In addition, the real-world deployment of deep learning architectures introduces other constraints. Typically UGVs are deployed with limited computational resources. Therefore, semantic segmentation architectures that use large amounts of calculations and time to produce insights about a surrounding environment are undesirable. It is crucial that the architectures deployed in perception systems not only be accurate, but be able to compute segmentation predictions (“inference”) quickly on devices with limited computational resources (typically “edge” devices).
This work evaluates the viability of multiple deep learning architectures for use in off-road UGVs, where accuracy must be high and inference speed fast. State-of-the-art architectures are evaluated on the basis of their ability to both accurately segment off-road data and inference quickly. Specifically, results from two different CNN architectures—DeepLabV3+ [17] and Swiftnet [18], are compared with results from two different ViT architectures—EfficientViT [19] and Segformer [20], on off-road data.
This paper contributes the following to the literature:
Performance evaluation of state-of-the-art ViT architectures in off-road environments;
Analysis of ViT vs. CNN architectures for determining traversable terrain through semantic segmentation;
Inference speed analysis of ViT vs. CNN architectures for real-time use.
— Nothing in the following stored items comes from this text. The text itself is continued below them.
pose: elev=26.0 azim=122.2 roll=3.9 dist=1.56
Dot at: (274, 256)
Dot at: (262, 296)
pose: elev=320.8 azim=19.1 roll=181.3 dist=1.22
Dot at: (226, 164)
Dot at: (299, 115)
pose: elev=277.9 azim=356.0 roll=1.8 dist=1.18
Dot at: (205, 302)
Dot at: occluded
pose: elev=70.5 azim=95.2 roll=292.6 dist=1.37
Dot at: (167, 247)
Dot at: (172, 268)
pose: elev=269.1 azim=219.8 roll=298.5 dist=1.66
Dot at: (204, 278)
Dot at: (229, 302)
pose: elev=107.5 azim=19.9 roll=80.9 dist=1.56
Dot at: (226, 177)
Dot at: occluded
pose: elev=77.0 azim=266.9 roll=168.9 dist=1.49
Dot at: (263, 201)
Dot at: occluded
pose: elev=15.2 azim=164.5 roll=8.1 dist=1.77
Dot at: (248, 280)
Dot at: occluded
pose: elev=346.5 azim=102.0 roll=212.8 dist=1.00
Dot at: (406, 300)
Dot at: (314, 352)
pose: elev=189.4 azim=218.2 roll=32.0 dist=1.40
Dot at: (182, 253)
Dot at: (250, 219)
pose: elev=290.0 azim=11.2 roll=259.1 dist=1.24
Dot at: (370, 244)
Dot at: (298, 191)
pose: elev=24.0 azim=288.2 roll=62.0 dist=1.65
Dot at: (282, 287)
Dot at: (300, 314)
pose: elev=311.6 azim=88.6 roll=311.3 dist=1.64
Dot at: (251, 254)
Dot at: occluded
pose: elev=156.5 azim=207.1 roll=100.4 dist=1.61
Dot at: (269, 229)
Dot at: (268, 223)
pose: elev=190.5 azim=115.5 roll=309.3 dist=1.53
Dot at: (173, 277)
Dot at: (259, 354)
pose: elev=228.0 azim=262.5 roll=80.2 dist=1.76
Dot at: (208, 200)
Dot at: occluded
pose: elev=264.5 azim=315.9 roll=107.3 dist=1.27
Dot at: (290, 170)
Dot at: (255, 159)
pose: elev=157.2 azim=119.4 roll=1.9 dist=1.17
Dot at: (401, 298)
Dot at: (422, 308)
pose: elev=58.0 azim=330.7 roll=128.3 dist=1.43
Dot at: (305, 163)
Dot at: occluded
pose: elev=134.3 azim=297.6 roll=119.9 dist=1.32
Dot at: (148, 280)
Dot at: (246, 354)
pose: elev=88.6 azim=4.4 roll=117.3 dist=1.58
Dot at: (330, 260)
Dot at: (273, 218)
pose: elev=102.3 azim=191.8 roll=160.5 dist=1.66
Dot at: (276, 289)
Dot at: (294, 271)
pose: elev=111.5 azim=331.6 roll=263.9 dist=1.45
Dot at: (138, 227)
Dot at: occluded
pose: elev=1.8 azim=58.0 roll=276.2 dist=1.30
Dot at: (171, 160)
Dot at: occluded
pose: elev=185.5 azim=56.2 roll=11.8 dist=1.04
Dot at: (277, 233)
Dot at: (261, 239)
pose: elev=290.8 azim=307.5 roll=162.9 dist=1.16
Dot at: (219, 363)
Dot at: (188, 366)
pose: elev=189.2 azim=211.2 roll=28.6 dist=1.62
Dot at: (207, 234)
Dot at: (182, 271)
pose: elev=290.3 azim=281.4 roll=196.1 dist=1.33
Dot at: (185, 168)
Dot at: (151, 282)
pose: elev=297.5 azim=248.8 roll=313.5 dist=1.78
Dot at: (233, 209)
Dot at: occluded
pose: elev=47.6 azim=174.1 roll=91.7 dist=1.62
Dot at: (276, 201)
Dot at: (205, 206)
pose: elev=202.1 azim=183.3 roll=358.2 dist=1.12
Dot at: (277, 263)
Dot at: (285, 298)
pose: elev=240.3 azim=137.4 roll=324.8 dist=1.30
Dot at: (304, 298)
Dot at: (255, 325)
2. Background and Related Works
When evaluating segmentation architectures, there is a trade-off between accuracy and inference speed [21]-[23]. Typically, more accurate architectures take longer to inference. Conversely, architectures with higher inference speeds normally suffer from accuracy loss.
Finding a balance between accuracy and inference speed is important in off-road autonomous driving for several reasons: 1) Safety: For the vehicle to make decisions that alleviate damage to itself or any cargo, it must have an accurate representation surrounding environments to determine traversable terrain. 2) Latency Expectations: Deployment of these vehicles for missions requires real-time decision-making. Perception systems must be able to determine changes in an environment multiple times a second. 3) Constrained Resources: UGVs are typically deployed using edge devices for perception system computation. Ensuring the perception system efficiently segments RGB camera data on devices with limited computational resources (small GPUs and low memory) is crucial for deployment.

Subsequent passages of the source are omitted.